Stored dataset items

────────────────────

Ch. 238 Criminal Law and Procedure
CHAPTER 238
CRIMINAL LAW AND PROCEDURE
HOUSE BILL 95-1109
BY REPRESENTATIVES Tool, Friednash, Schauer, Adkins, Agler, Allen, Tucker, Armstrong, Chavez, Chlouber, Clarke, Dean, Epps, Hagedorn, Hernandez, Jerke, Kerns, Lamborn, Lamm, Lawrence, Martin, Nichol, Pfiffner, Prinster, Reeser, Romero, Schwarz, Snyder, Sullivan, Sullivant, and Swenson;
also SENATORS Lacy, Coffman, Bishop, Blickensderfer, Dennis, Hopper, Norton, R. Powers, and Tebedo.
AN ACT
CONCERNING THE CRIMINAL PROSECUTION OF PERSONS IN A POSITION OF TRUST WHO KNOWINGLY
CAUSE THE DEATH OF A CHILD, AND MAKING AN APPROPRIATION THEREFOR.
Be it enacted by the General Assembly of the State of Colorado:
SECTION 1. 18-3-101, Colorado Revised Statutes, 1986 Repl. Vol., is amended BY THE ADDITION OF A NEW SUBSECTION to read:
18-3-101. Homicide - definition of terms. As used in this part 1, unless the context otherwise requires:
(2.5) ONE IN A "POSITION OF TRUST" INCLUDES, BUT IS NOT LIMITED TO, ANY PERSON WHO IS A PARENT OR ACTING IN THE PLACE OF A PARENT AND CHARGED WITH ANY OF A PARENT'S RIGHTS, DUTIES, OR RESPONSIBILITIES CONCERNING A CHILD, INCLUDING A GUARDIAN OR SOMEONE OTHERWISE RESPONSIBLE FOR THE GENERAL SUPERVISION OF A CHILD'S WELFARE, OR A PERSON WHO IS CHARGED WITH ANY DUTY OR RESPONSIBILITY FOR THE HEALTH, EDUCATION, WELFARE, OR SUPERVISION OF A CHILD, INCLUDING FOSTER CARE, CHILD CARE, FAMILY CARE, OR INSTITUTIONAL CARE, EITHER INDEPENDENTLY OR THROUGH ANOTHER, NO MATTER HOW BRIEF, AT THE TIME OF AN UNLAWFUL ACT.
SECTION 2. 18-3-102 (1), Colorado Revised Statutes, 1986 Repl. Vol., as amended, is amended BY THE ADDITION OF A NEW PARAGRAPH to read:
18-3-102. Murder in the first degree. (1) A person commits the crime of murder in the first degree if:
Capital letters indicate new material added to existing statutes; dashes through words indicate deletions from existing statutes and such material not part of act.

────────────────────

Exercise
Starting at the line with "(2.5) ONE IN", restate each line through the end of the records, both ends included, and stop there.

Result of this task
(2.5) ONE IN A "POSITION OF TRUST" INCLUDES, BUT IS NOT LIMITED TO, ANY PERSON WHO IS A PARENT OR ACTING IN THE PLACE OF A PARENT AND CHARGED WITH ANY OF A PARENT'S RIGHTS, DUTIES, OR RESPONSIBILITIES CONCERNING A CHILD, INCLUDING A GUARDIAN OR SOMEONE OTHERWISE RESPONSIBLE FOR THE GENERAL SUPERVISION OF A CHILD'S WELFARE, OR A PERSON WHO IS CHARGED WITH ANY DUTY OR RESPONSIBILITY FOR THE HEALTH, EDUCATION, WELFARE, OR SUPERVISION OF A CHILD, INCLUDING FOSTER CARE, CHILD CARE, FAMILY CARE, OR INSTITUTIONAL CARE, EITHER INDEPENDENTLY OR THROUGH ANOTHER, NO MATTER HOW BRIEF, AT THE TIME OF AN UNLAWFUL ACT.
SECTION 2. 18-3-102 (1), Colorado Revised Statutes, 1986 Repl. Vol., as amended, is amended BY THE ADDITION OF A NEW PARAGRAPH to read:
18-3-102. Murder in the first degree. (1) A person commits the crime of murder in the first degree if:
Capital letters indicate new material added to existing statutes; dashes through words indicate deletions from existing statutes and such material not part of act.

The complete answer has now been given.